El sexto personaje del film es el mismo hospital psiquiátrico Danvers, un auténtico hospital mental abandonado que los productores lograron conseguir para la filmación. Probablemente desde la mítica aparición del hotel Overlook en The Shining que una locación preexistente no había contribuido tanto a la atmósfera de un film. El hospital mental Danvers es básicamente un purgatorio de dimensiones ciclópeas y el hecho de ser un local real, la convierte en una de las casas embrujadas más logradas del cine contemporáneo. Nada más recorrer sus pasillos vacíos y perderse en las tenebrosas salas de tratamiento basta para poner los pelos de punta al más aventurero.

Aunque el primer día de trabajo es satisfactorio, la dinámica al interior del grupo deja muy claro que estamos ante una familia de lo más disfuncional. Gordon es padre desde hace pocos meses y la carga de cuidar de su bebe junto a su esposa, se ha cobrado una factura de cansancio y stress. Phil y Hank están constamente agrediéndose verbalmente, con Mike y Jeff como arbitros improvisados. La constante presión de terminar en la fecha prometida y el incierto futuro de la pequeña empresa, de la que todos dependen económicamente, afecta al grupo con igual intensidad. En este ambiente de alta tensión, la atmósfera tétrica del hospital comienza a jugar malas pasadas a los personajes.

Como es de esperar, no pasa mucho tiempo para que cosas decididamente extrañas comiencen a suceder. Voces incorpóreas que llaman a Gordon desde la oscuridad, un rastro de monedas que llevan a Hank a un macabro tesoro escondido y sobre todo el descubrimiento, por parte de Mike, de las sesiones terapéuticas grabadas en cinta magnética de un misterioso paciente #444 (un descubrimiento que Anderson presenta en un acertado montaje paralelo para indicarnos que es algo que involucrara a todos los personajes). Se trata de nueve sesiones que vamos escuchando progresivamente a medida que avanza la narración y que nos muestran el cuadro fracturado de una psicología enferma hasta la médula. Es a partir de este incidente que las cosas toman un cariz definitivamente paranormal, si bien el guión juega con la ambiguedad para hacer del relato un hacha de dos filos que puede interpretarse perfectamente desde perspectivas preternaturales como puramente psicológicas. En todo momento, el film descoloca al espectador en este sentido, quedando a su juicio tomar una de estas posturas.
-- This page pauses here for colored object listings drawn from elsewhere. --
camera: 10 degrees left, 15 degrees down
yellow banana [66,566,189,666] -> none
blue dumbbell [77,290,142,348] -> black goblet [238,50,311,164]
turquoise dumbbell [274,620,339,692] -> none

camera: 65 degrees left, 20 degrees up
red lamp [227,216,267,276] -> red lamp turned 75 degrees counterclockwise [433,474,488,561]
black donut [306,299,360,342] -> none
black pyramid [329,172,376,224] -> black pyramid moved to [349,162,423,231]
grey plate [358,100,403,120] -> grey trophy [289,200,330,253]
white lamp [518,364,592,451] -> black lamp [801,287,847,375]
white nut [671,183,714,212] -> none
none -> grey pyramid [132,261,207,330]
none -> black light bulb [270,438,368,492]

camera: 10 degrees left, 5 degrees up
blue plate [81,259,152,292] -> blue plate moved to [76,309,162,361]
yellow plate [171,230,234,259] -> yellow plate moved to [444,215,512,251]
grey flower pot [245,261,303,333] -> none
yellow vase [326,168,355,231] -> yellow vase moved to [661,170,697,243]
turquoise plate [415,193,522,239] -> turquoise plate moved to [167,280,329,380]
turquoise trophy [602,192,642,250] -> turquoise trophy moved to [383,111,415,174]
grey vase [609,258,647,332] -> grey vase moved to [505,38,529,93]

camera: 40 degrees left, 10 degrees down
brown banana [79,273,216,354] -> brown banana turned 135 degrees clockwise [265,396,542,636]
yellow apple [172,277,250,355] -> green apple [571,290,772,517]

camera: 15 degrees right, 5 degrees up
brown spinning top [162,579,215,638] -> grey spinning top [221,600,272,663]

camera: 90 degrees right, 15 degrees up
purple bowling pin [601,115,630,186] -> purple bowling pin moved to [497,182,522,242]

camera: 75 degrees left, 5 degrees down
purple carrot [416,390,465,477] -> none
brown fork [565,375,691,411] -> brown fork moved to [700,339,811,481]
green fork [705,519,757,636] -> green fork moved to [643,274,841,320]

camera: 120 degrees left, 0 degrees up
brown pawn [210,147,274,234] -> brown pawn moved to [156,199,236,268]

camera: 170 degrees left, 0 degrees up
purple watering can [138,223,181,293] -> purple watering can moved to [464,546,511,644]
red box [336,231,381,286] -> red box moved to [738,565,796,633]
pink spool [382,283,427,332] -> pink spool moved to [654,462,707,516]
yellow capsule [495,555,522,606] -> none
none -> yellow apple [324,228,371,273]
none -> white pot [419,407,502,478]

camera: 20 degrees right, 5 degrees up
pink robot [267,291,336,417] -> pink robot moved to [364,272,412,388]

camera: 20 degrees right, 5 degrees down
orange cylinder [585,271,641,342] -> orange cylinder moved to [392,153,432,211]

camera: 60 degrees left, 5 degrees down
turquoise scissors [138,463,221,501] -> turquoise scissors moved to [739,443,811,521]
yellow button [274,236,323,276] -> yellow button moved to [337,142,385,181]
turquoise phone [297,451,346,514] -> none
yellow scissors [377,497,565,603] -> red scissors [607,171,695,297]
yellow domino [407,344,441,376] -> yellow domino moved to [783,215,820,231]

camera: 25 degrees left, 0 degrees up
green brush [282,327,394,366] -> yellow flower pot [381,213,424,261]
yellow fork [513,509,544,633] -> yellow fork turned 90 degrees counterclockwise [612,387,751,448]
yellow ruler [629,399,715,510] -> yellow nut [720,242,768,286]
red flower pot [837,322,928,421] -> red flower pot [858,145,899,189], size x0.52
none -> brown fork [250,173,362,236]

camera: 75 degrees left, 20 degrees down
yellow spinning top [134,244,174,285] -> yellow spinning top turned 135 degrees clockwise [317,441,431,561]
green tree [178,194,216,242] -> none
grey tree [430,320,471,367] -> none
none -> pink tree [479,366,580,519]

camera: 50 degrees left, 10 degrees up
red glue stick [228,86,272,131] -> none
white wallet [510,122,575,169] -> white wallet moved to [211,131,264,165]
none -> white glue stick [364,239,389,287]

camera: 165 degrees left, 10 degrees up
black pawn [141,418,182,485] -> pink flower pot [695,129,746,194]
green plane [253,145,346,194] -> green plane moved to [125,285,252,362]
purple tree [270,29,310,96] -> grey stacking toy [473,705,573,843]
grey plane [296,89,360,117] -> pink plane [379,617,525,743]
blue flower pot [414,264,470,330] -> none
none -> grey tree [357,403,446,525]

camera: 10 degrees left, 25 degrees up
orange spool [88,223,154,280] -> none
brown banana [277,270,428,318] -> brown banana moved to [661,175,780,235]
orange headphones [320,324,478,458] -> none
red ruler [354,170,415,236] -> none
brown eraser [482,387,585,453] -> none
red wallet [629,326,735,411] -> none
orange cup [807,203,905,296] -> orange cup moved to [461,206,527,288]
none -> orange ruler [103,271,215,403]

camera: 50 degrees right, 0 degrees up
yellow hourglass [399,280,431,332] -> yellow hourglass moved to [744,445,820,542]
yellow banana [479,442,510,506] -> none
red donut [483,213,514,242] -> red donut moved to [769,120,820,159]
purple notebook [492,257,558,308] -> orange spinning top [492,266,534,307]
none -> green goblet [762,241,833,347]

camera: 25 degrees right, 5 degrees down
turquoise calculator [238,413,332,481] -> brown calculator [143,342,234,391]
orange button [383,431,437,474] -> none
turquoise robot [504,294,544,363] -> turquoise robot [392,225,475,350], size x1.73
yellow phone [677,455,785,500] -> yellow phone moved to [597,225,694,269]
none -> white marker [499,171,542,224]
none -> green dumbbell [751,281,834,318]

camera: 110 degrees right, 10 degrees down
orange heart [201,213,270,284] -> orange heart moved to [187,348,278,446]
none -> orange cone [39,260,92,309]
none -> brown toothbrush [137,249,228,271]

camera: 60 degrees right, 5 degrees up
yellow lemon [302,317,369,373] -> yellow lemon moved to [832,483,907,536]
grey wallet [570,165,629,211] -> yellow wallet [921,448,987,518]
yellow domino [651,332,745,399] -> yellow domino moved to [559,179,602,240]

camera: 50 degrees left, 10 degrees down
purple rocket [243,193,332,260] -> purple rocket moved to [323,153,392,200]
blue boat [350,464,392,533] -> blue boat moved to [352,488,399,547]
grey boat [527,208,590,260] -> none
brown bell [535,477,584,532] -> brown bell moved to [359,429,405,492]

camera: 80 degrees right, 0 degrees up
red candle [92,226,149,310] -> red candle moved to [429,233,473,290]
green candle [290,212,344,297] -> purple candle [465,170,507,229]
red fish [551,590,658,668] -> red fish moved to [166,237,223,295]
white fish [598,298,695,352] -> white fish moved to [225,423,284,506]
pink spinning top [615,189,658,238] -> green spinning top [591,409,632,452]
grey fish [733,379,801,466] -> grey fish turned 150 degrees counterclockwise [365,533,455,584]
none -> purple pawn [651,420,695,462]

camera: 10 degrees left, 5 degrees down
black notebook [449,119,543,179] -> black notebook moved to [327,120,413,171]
¿Es la enrarecida atmósfera del hospital lo que influencia la desintegración del grupo? ¿Están las cintas, de algún modo, poseídas por el espíritu de esta alma enferma? ¿O es la locura que contagia a un personaje en particular, algo que siempre estuvo ahí, esperando el momento adecuado para desatar su tormenta?

Brad Anderson crea un horripilante cuento de fantasmas que no se basa tanto en la violencia de los actos que se cometen, sino en las inocuas razones que los originan, para crear una sensación de profunda inquietud. Es la terrible constatación de lo frágil de nuestras psiques y la desazonante facilidad con que nuestra cordura puede dar paso, bajos las condiciones apropiadas, a la más aullante locura lo que dota a Session 9 de su perdurable fuerza como relato de terror psicológico. Ahondar más en los resortes de esta afinada maquinaria de pesadilla, sería hacerle un flaco favor a un film que es necesario experimentar de la forma más pura posible, sin previos conocimientos.

Queda aquí mi más encarecida recomendación para uno de los films de terror más conseguidos de los últimos tiempos. Absolutamente imprescindible.